Washington communities weigh dock tax to recover road cost

| 2/5/2009

Several towns located in the valley between Tacoma and Seattle are looking at ways to stabilize road maintenance – and they’re banking on truck traffic generated by nearby ports as a way to get back into black.

Fife, WA, located near Tacoma, is considering adding a $100 tax per door for warehouse owners that house freight hauled by commercial trucks.

Fife City Manager Steve Worthington, who is overseeing the proposed tax, was unavailable for comment Thursday, Feb. 5, though another city official said the measure will see at least one more public hearing and two readings by the council.

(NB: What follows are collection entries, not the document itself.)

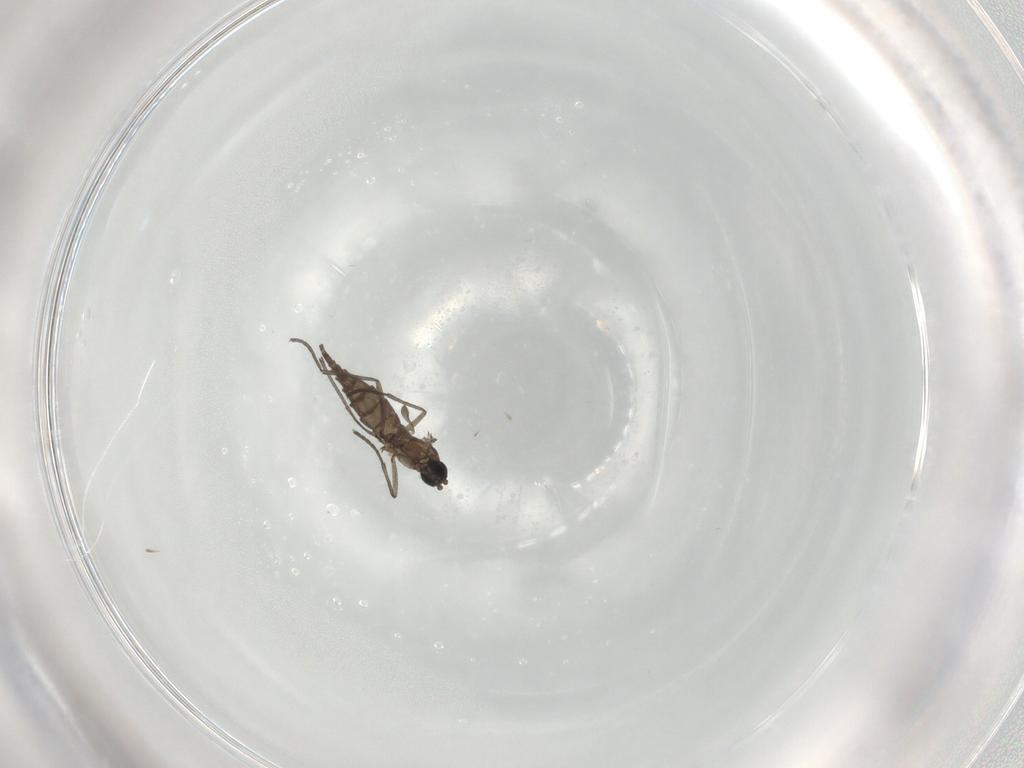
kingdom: Animalia
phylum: Arthropoda
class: Insecta
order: Diptera
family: Sciaridae
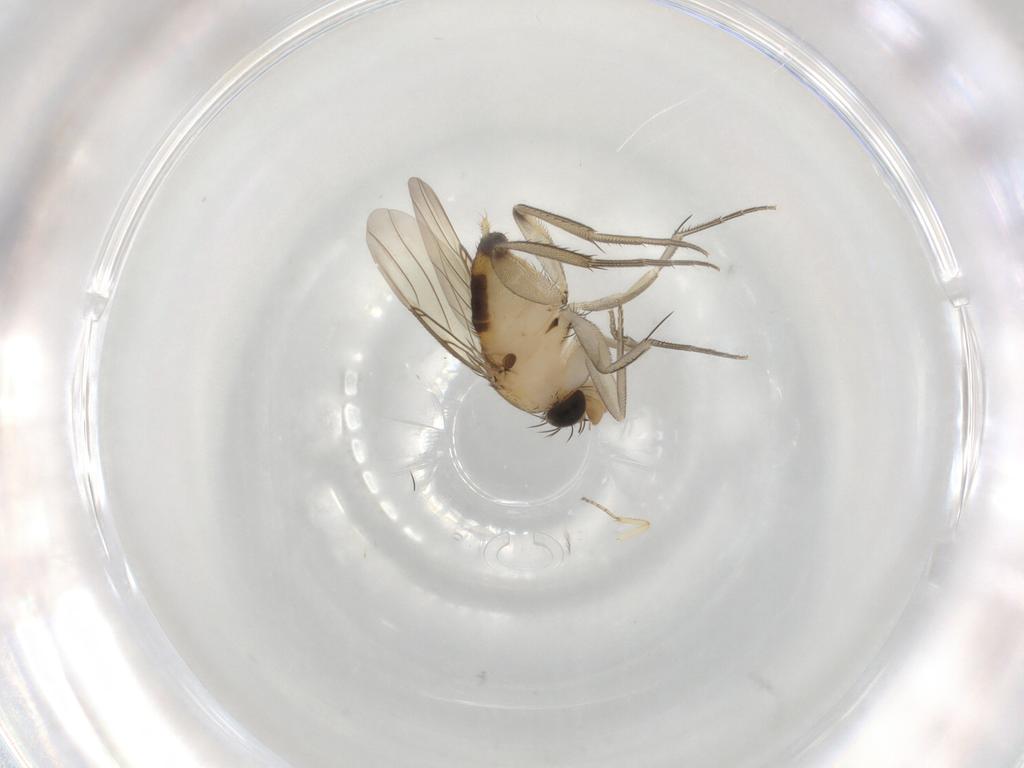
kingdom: Animalia
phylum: Arthropoda
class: Insecta
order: Diptera
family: Phoridae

Fife is one of several towns in the area that are home to warehouses from the two larger cities’ ports. Neighboring Sumner and Auburn are considering a similar tax to pay for road maintenance.

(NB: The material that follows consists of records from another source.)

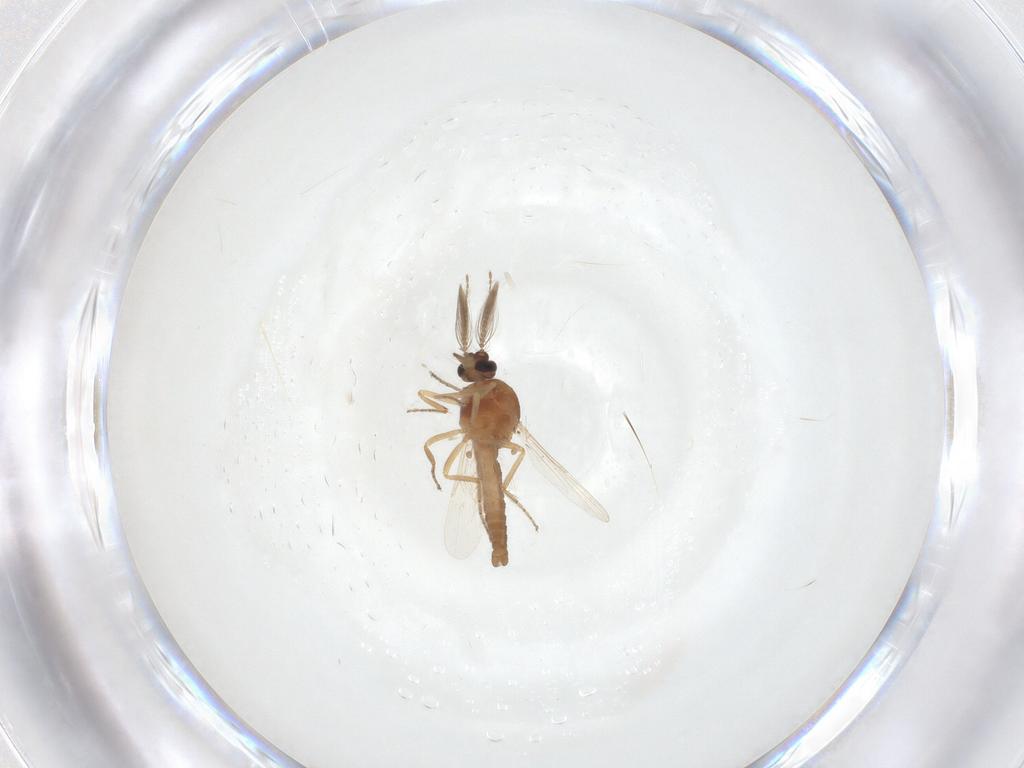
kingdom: Animalia
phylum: Arthropoda
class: Insecta
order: Diptera
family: Ceratopogonidae
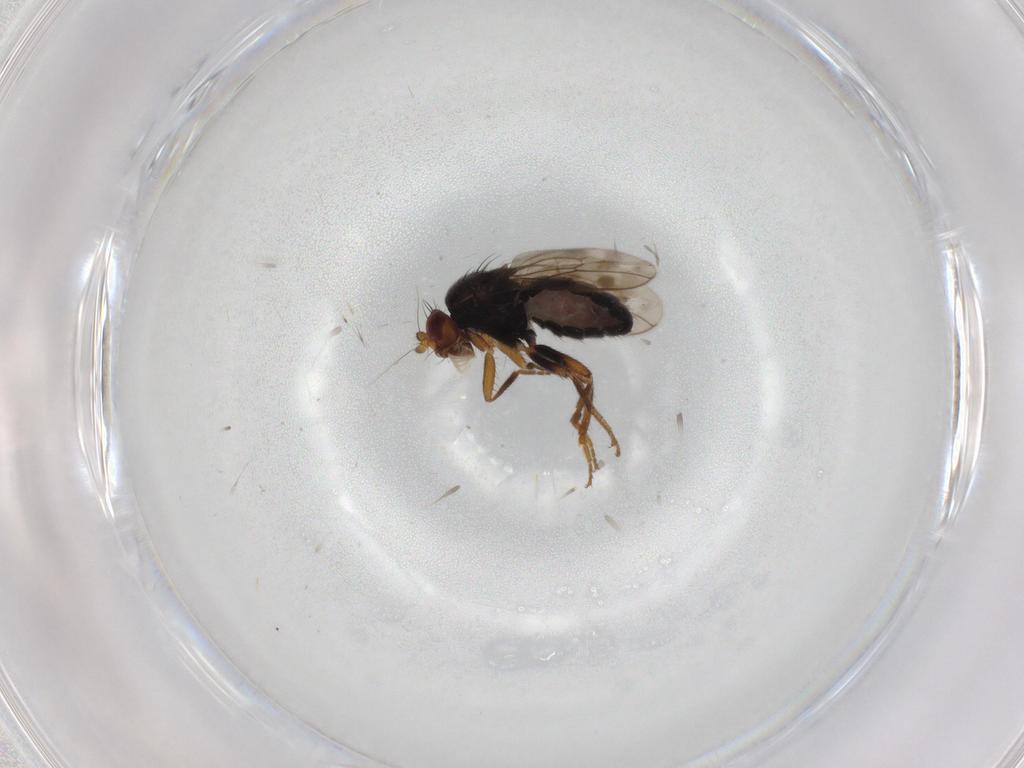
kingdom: Animalia
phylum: Arthropoda
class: Insecta
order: Diptera
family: Sphaeroceridae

The measures are unlikely to be adopted without a fight.

The Fife City Council has received a large amount of feedback, including from many concerned warehouse owners and some large trucking representatives, Russell Blount, public works director, told Land Line.

“We have a number of auto dealers, and historically a lot of our revenue funds come from sales tax association with new car sales,” Blount said. “Sales, frankly, are way down.”

The News Tribune reported that Fife has about 2,022 loading dock doors, which would be taxed and could bring in more than $200,000 in annual revenue.

OOIDA officials flatly rejected the tax’s validity and ability to fairly tax road users.

“This is really stupid,” said Joe Rajkovacz, OOIDA regulatory affairs specialist. “Look – if you’ve got a budget shortfall, increase your mill rate on property tax. It’s pretty simple. That’s an easier way to raise money than assuming falsely that truck owners aren’t paying their fair share. And this gets into the issue of highway funding. Fife almost certainly is a recipient of state and federal tax dollars.”

The dock fee will surely be turned and charged to shippers, and therefore the truckers that make dock pickups and deliveries, said Rajkovacz, who said he wants to see the legal language for the proposed ordinance.

“Any scheme concocted by local government that is used by the business community to essentially coerce truckers to pay to be unloaded is illegal under federal law,” Rajkovacz said. “Truckers cannot be forced to pay to be unloaded or loaded.”

Truckers already pull their weight in infrastructure maintenance.

Tom Weakley, director of the OOIDA Foundation, pointed to an American Trucking Associations statistic that shows commercial trucks make up 12.5 percent of all registered vehicles but pay 36.5 percent of total highway-user taxes.